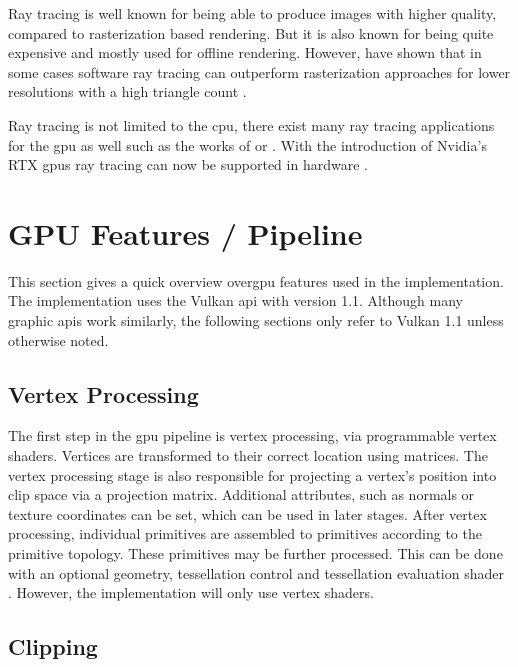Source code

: Ray tracing is well known for being able to produce images with higher quality, compared to rasterization based rendering. But it is also known for being quite expensive and mostly used for offline rendering. However, \textcite{wald:2001:interactive} have shown that in some cases software ray tracing can  outperform rasterization approaches for lower resolutions with a high triangle count \cite{wald:2001:interactive}.

Ray tracing is not limited to the \gls{cpu}, there exist many ray tracing applications for the \gls{gpu} as well such as the works of \textcite{foley:2005:kd} or \textcite{parker:2010:optix}. With the introduction of Nvidia's RTX \glspl{gpu} ray tracing can now be supported in hardware \cite{raytracinggems}.


\section{GPU Features / Pipeline}

This section gives a quick overview over\gls{gpu} features used in the implementation. The implementation uses the Vulkan \gls{api} with version 1.1. Although many graphic \glspl{api} work similarly, the following sections only refer to Vulkan 1.1 unless otherwise noted.


\subsection{Vertex Processing}

The first step in the \gls{gpu} pipeline is vertex processing, via programmable vertex shaders. Vertices are transformed to their correct location using matrices. The vertex processing stage is also responsible for projecting a vertex's position into clip space via a projection matrix. Additional attributes, such as normals or texture coordinates can be set, which can be used in later stages. After vertex processing, individual primitives are assembled to primitives according to the primitive topology. These primitives may be further processed. This can be done with an optional geometry, tessellation control and tessellation evaluation shader \cite{akine:2018:realtime, khronos:vulkan:spec1.1}. However, the implementation will only use vertex shaders.


\subsection{Clipping}
\label{section:clipping}

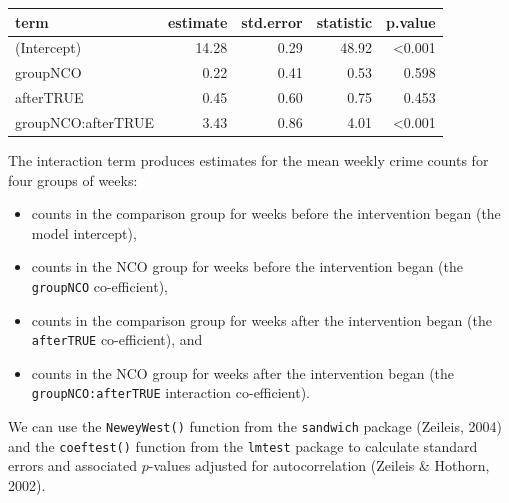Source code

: \documentclass[
  english,
  man,a4paper,mask,floatsintext]{apa6}
\newenvironment{Shaded}{\begin{snugshade}}{\end{snugshade}}
\newcommand{\DataTypeTok}[1]{\textcolor[rgb]{0.13,0.29,0.53}{#1}}
\newcommand{\KeywordTok}[1]{\textcolor[rgb]{0.13,0.29,0.53}{\textbf{#1}}}
\newcommand{\NormalTok}[1]{#1}
\newcommand{\OperatorTok}[1]{\textcolor[rgb]{0.81,0.36,0.00}{\textbf{#1}}}
\newcommand{\OtherTok}[1]{\textcolor[rgb]{0.56,0.35,0.01}{#1}}
\newcommand{\StringTok}[1]{\textcolor[rgb]{0.31,0.60,0.02}{#1}}
\providecommand{\tightlist}{%
  \setlength{\itemsep}{0pt}\setlength{\parskip}{0pt}}
\begin{document}
\begin{tabular}{lrrrr}
\toprule
term & estimate & std.error & statistic & p.value\\
\midrule
(Intercept) & 14.28 & 0.29 & 48.92 & <0.001\\
groupNCO & 0.22 & 0.41 & 0.53 & 0.598\\
afterTRUE & 0.45 & 0.60 & 0.75 & 0.453\\
groupNCO:afterTRUE & 3.43 & 0.86 & 4.01 & <0.001\\
\bottomrule
\end{tabular}

\normalsize

The interaction term produces estimates for the mean weekly crime counts for four groups of weeks:

\begin{itemize}
\tightlist
\item
  counts in the comparison group for weeks before the intervention began (the model intercept),
\item
  counts in the NCO group for weeks before the intervention began (the \texttt{groupNCO} co-efficient),
\item
  counts in the comparison group for weeks after the intervention began (the \texttt{afterTRUE} co-efficient), and
\item
  counts in the NCO group for weeks after the intervention began (the \texttt{groupNCO:afterTRUE} interaction co-efficient).
\end{itemize}

We can use the \texttt{NeweyWest()} function from the \texttt{sandwich} package (Zeileis, 2004) and the \texttt{coeftest()} function from the \texttt{lmtest} package to calculate standard errors and associated \(p\)-values adjusted for autocorrelation (Zeileis \& Hothorn, 2002).

\footnotesize

\begin{Shaded}
\end{Shaded}
\end{document}
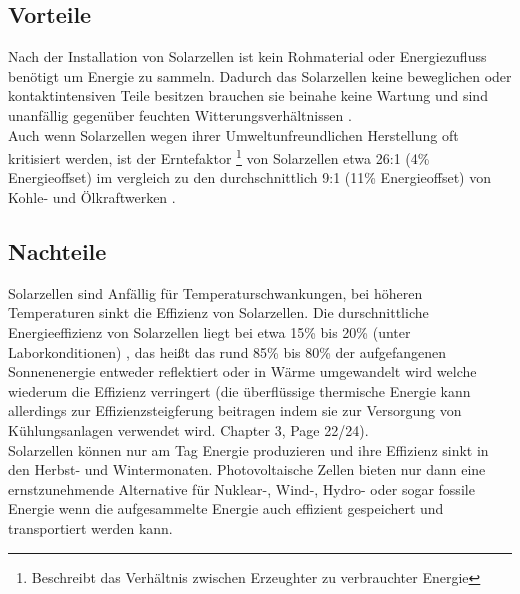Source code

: \subsection{Vorteile}
    Nach der Installation von Solarzellen ist kein Rohmaterial oder
    Energiezufluss benötigt um Energie zu sammeln. Dadurch das
    Solarzellen keine beweglichen oder kontaktintensiven Teile besitzen
    brauchen sie beinahe keine Wartung und sind unanfällig gegenüber
    feuchten Witterungsverhältnissen \cite{SolarMaintenance}.\\
    Auch wenn Solarzellen wegen ihrer Umweltunfreundlichen Herstellung
    oft kritisiert werden, ist der Erntefaktor \footnote{Beschreibt das
    Verhältnis zwischen Erzeughter zu verbrauchter Energie} von
    Solarzellen etwa 26:1 (4\% Energieoffset) im vergleich zu den
    durchschnittlich 9:1 (11\% Energieoffset) von Kohle- und
    Ölkraftwerken \cite{SolarCarbonEmissions}.

\subsection{Nachteile}
    Solarzellen sind Anfällig für Temperaturschwankungen, bei
    höheren Temperaturen sinkt die Effizienz von Solarzellen. Die
    durschnittliche Energieeffizienz von Solarzellen liegt bei etwa
    15\% bis 20\% (unter Laborkonditionen) \cite{SolarEfficiency}, das
    heißt das rund 85\% bis 80\% der aufgefangenen Sonnenenergie
    entweder reflektiert oder in Wärme umgewandelt wird welche wiederum
    die Effizienz verringert (die überflüssige thermische Energie kann
    allerdings zur Effizienzsteigferung beitragen indem sie zur
    Versorgung von Kühlungsanlagen verwendet wird.
    \cite{YouTube_RE-SolarFlaw, PhotovoltaicPrinciples} Chapter 3,
    Page 22/24).\\
    Solarzellen können nur am Tag Energie produzieren und ihre Effizienz
    sinkt in den Herbst- und Wintermonaten. Photovoltaische Zellen bieten
    nur dann eine ernstzunehmende Alternative für Nuklear-, Wind-, Hydro-
    oder sogar fossile Energie wenn die aufgesammelte Energie auch
    effizient gespeichert und transportiert werden kann.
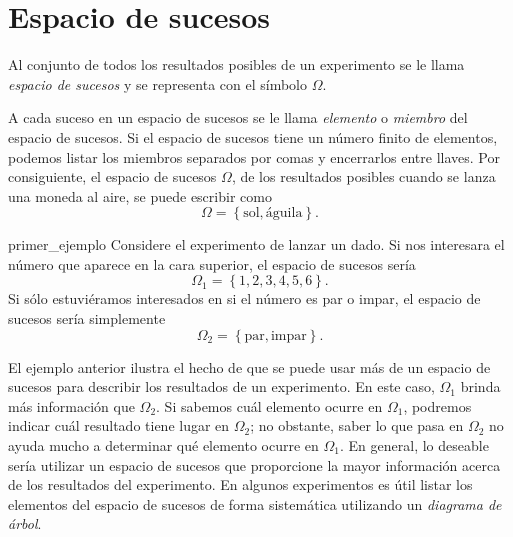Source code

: \section{Espacio de sucesos}

\begin{definicion}{}{}
    Al conjunto de todos los resultados posibles de un experimento se le llama \emph{espacio de sucesos} y se representa con el símbolo $\Omega$.
\end{definicion}

A cada suceso en un espacio de sucesos se le llama \emph{elemento} o \emph{miembro} del espacio de sucesos. Si el espacio de sucesos tiene un número finito de elementos, podemos listar los miembros separados por comas y encerrarlos entre llaves. Por consiguiente, el espacio de sucesos $\Omega$, de los resultados posibles cuando se lanza una moneda al aire, se puede escribir como
$$\Omega = \left\{ \text{sol}, \text{águila} \right\} .$$
\begin{examplebox}{}{primer_ejemplo}
    Considere el experimento de lanzar un dado. Si nos interesara el número que aparece en la cara superior, el espacio de sucesos sería
    $$\Omega_1 = \left\{ 1, 2, 3, 4, 5, 6 \right\}.$$
    Si sólo estuviéramos interesados en si el número es par o impar, el espacio de sucesos sería simplemente
    $$\Omega_2 = \left\{ \text{par}, \text{impar} \right\}.$$
\end{examplebox}

El ejemplo anterior ilustra el hecho de que se puede usar más de un espacio de sucesos para describir los resultados de un experimento. En este caso, $\Omega_1$ brinda más información que $\Omega_2$. Si sabemos cuál elemento ocurre en $\Omega_1$, podremos indicar cuál resultado tiene lugar en $\Omega_2$; no obstante, saber lo que pasa en $\Omega_2$ no ayuda mucho a determinar qué elemento ocurre en $\Omega_1$. En general, lo deseable sería utilizar un espacio de sucesos que proporcione la mayor información acerca de los resultados del experimento. En algunos experimentos es útil listar los elementos del espacio de sucesos de forma sistemática utilizando un \emph{diagrama de árbol}.

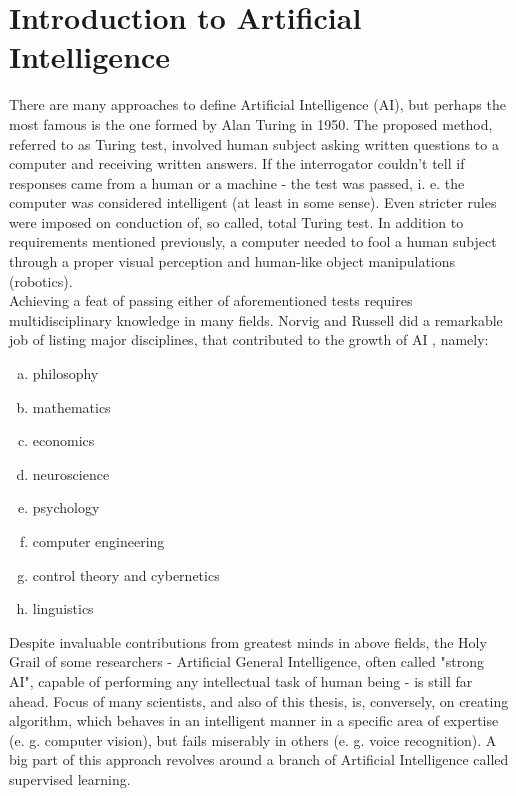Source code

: \documentclass[11pt]{article}
\begin{document}
\section{Introduction to Artificial Intelligence} \label{introduction_to_ai}
There are many approaches to define Artificial Intelligence (AI), but perhaps the most famous is the one formed by Alan Turing in 1950. The proposed method, referred to as Turing test, involved human subject asking written questions to a computer and receiving written answers. If the interrogator couldn't tell if responses came from a human or a machine - the test was passed, i. e. the computer was considered intelligent (at least in some sense). Even stricter rules were imposed on conduction of, so called, total Turing test. In addition to requirements mentioned previously, a computer needed to fool a human subject through a proper visual perception and human-like object manipulations (robotics).\\

Achieving a feat of passing either of aforementioned tests requires multidisciplinary knowledge in many fields. Norvig and Russell did a remarkable job of listing major disciplines, that contributed to the growth of AI \cite{ai_modern_approach}, namely:
\begin{enumerate}[a)]
\item philosophy
\item mathematics
\item economics
\item neuroscience
\item psychology
\item computer engineering
\item control theory and cybernetics
\item linguistics
\end{enumerate}
Despite invaluable contributions from greatest minds in above fields, the Holy Grail of some researchers - Artificial General Intelligence, often called "strong AI", capable of performing any intellectual task of human being - is still far ahead. Focus of many scientists, and also of this thesis, is, conversely, on creating algorithm, which behaves in an intelligent manner in a specific area of expertise (e. g. computer vision), but fails miserably in others (e. g. voice recognition). A big part of this approach revolves around a branch of Artificial Intelligence called supervised learning. \\
\end{document}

:: AIM OF THE TASK ::
Please filter the data down to the lines containing the word "subsection".

:: ANSWER SPACE ::
\subsection{Vertex Processing}
\subsection{Clipping}
: \subsection{Vorteile}
\subsection{Nachteile}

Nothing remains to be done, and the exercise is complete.